Wer sich auf die Nichtigkeit eines Geschäfts nach § 117 Abs. 1 BGB beruft, trägt für den Scheincharakter des Geschäfts die Beweislast. Dies gilt auch für die Behauptung, bei einem Arbeitsvertrag habe es sich um ein Scheingeschäft gehandelt. Dem entspricht, dass den anfechtenden Insolvenzverwalter die primäre Darlegungs- und Beweislast für das Vorliegen einer unentgeltlichen Leistung i.S.d. § 134 InsO trifft.
Nach diesen Grundsätzen ist der Kläger der ihm obliegenden primären Darlegungslast für das Vorliegen eines Scheingeschäfts nicht nachgekommen. Als Anhaltspunkt für das Vorliegen eines Scheingeschäfts führt der Kläger an, in den ihm überlassenen Unterlagen der Schuldnerin keine schriftlichen Belege für das Bestehen eines Arbeitsverhältnisses gefunden zu haben, die dafür sprechen könnten, dass die Beklagte für die Schuldnerin eine Gegenleistung für die an sie ausgekehrten Zahlungen erbracht hat. Hierbei verkennt der Kläger zunächst, dass das Vorliegen des schriftlichen Arbeitsvertrags vom 1.3.2003, dessen Kündigung nicht ersichtlich ist, für sich genommen jedenfalls nicht dagegen spricht, dass die Beklagte für die Schuldnerin eine Arbeitsleistung erbracht hat. Entgegen der Auffassung des ArbG steht dem nicht entgegen, dass in § 1 Abs. 8 Satz 2 AV eine regelmäßige Arbeitszeit von acht Stunden täglich bei einer 5½‑Tage-Woche vereinbart ist, obgleich der vereinbarte Bruttomonatslohn nur bei 600 € lag.

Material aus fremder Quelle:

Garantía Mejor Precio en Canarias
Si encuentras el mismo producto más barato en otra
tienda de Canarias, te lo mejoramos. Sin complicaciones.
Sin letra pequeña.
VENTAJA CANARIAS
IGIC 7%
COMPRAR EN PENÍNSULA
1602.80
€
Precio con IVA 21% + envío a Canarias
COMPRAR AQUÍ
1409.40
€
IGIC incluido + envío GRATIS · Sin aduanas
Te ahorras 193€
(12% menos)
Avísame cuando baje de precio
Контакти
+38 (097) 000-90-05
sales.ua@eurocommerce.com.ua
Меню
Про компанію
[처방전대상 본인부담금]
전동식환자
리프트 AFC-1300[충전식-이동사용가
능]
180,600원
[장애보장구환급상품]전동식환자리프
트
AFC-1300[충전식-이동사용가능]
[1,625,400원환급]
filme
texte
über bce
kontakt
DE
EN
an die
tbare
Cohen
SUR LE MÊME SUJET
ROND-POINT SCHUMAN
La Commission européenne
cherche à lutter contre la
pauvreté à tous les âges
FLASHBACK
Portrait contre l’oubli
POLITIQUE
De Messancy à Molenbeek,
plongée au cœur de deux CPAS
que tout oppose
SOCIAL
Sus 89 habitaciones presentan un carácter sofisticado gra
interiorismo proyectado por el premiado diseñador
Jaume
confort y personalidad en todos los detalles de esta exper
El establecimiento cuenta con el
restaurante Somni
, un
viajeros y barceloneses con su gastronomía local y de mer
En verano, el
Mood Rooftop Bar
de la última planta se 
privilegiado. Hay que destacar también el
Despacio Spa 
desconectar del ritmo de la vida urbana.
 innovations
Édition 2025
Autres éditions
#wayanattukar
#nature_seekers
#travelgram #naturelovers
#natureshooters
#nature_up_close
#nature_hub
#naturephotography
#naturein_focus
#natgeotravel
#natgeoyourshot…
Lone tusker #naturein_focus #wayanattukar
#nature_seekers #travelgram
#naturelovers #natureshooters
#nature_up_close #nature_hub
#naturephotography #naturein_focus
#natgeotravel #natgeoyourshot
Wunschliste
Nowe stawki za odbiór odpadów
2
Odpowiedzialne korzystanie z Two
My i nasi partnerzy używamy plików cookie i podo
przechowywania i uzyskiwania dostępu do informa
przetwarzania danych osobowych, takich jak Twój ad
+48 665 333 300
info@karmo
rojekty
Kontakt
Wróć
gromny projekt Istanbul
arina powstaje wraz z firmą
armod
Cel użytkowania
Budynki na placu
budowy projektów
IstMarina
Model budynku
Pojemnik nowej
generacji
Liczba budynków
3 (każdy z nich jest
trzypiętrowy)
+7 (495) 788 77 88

Die Beklagte hat im Berufungsverfahren nachvollziehbar dargelegt, dass der von den Vertragsparteien verwendete Formularvertrag ursprünglich für eine Vollzeittätigkeit als Produktionshilfe vorgesehen war und die Vertragspartner offenbar den auf der zweiten Seite vorgesehenen Arbeitszeitumfang versehentlich nicht auf ihren tatsächlichen Arbeitsumfang als Bürohilfe während ihres Studiums - jeweils drei bis vier Stunden an zwei bis drei Tagen pro Woche - angepasst hatten.
Selbst wenn man davon ausgeht, dass die Beklagte eine sekundäre Darlegungslast trifft, weil der Kläger alle ihm zur Verfügung stehenden Möglichkeiten ausgeschöpft hat, ohne seiner primären Darlegungslast genügen zu können, hat die Beklagte entsprechende Darlegungen erbracht, die das Vorliegen eines Scheingeschäfts ausschließen.